Friday, July 5, 2013

An Update and Explanation

I have two blogs. This one is newer. The other blog is over at I'm a regular over there. I'm not sure why I haven't kept this one going as well. I think it's because you, the reader, aren't commenting here!! Of course, you aren't commenting, because I'm not writing anything. It's a circular problem!!

We are currently saving over 15% of our gross income for retirement. Two thirds goes to max out our Roth IRA accounts. The remaining is automatically saved in my husband's TSP account. We are saving $334 per month towards our girls college educations. We have our mortgage which was taken out a year ago this July. It is at 2.75% interest, so you won't see us refinancing anytime soon.

With interest rates at an all time low, I have recently begun opening credit cards to take advantage of the bonus offers and rewards. I realize that this may seem odd based on my blog name of Creditcardfree. That name was established five years ago when we had eliminated credit card debt from our lives, including all credit cards. It was the right thing to do at that time in our lives. We lived on $40K per year, and didn't save much of anything for retirement. We now live on just under $100K per year and save significantly more money. We have more disposable income as well. The goal in opening the credit cards is to increase income in a way that just can't be done with low interest rates.

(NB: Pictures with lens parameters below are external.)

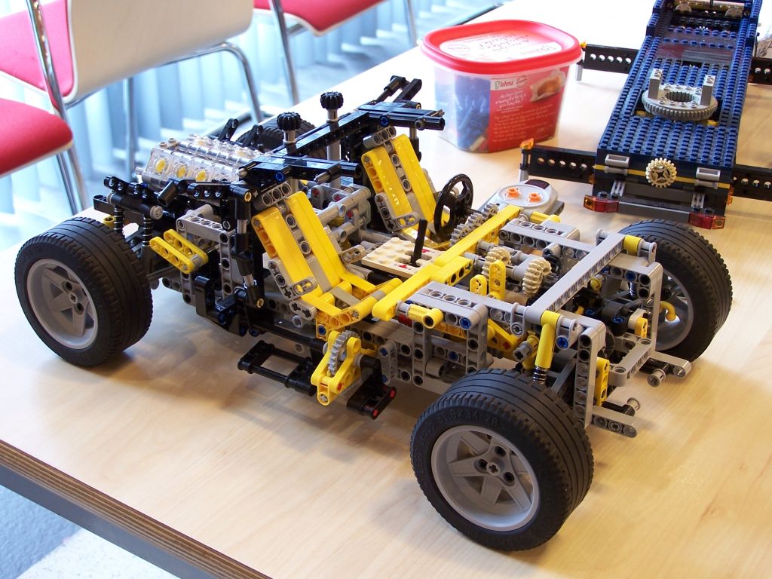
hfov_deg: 32.7
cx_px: 386
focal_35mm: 59
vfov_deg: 24.8
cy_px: 290
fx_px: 1316
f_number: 3.1
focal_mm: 9.8
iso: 80
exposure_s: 1/10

Opening credit cards is serious business and is only for those of us responsible to pay them off in full each month. I definitely don't look at the credit as extra money waiting to be spent. That is a dangerous line of thinking. We will activate the cards, spend the minimum, pay off the balance in full, redeem the reward and close the account. And repeat until there are no cards to open or bonuses to obtain. I currently have three cards open in my name. Those cards will provide $250 in cash and $250 in gift cards. We will then open three or four cards in my husband's name and repeat the process. He likely will get an additional card offering $100, that I wasn't able open. Thus between the two of us, we will 'earn' $600 in cash and $500 in gift cards, simply by spending money on things we already do everyday. That is way more than we would earn in a year on our money market savings account.

We have cash from the sale of our home last year equal to over $24,000. We have paid down $4315.30 on the principal since our first payment on September 2012. The loan is a VA loan with zero down. We were eligible, rates were and are still low, and we wanted to get into the house as soon as possible and were not sure if we would have the cash from the sale of the original house at the time of closing on the current house. We would have had it, but again we didn't know then. For now we are holding the cash. We may decide different later.

So it right now we are just looking at increasing cash and paying down the mortgage even if only in small amounts. I made my first EXTRA principal mortgage payment at the beginning of this month in the amount of $56. It's not little, but not a big amount either. It all adds up.

Do you pay extra on your mortgage? Do you have a set amount? How do you determine how much to send in to your mortgage? Are you taking advantage of credit card bonuses? 


  1. This is Wino from over at SA. I see that you have a VA loan. I tried looking in to those a while back, but I kept seeing some blurb where I'd have to pay some fee equal to like 4% of the loan amount for the "privilege" of using the VA benefit. I really went no further. Can you expand on that fee, and what it means/costs?

    1. Hi Wino! Thanks for visiting over here. Yes, the VA loans have a fee, and the percentage varies based on how much you put down, whether it is first use or not. The fee can be rolled into the loan and is deductible in the first year. It is similar to PMI for conventional loans, but is paid upfront. Here's a link to check out for more information:

      I don't know that I will ever do a VA loan again, but overall it has been fine and we have a very low 2.75% rate for five years, which about as long as we expect to be here. So the low payment, plus the fee, still puts us cheaper than renting something similar in this area.

    2. Thanks for the quick reply. Yeah... that's about how I remember it. It seems I will never use any of my VA "benefits" unless I become destitute and homeless. I was promised benefits when I went in, and in most regards, the US government has reneged on all of their promises. There was no "fee" for VA loans when I got out, and I'd already fulfilled my end of the bargain. Now, the USG can change the rules after the fact.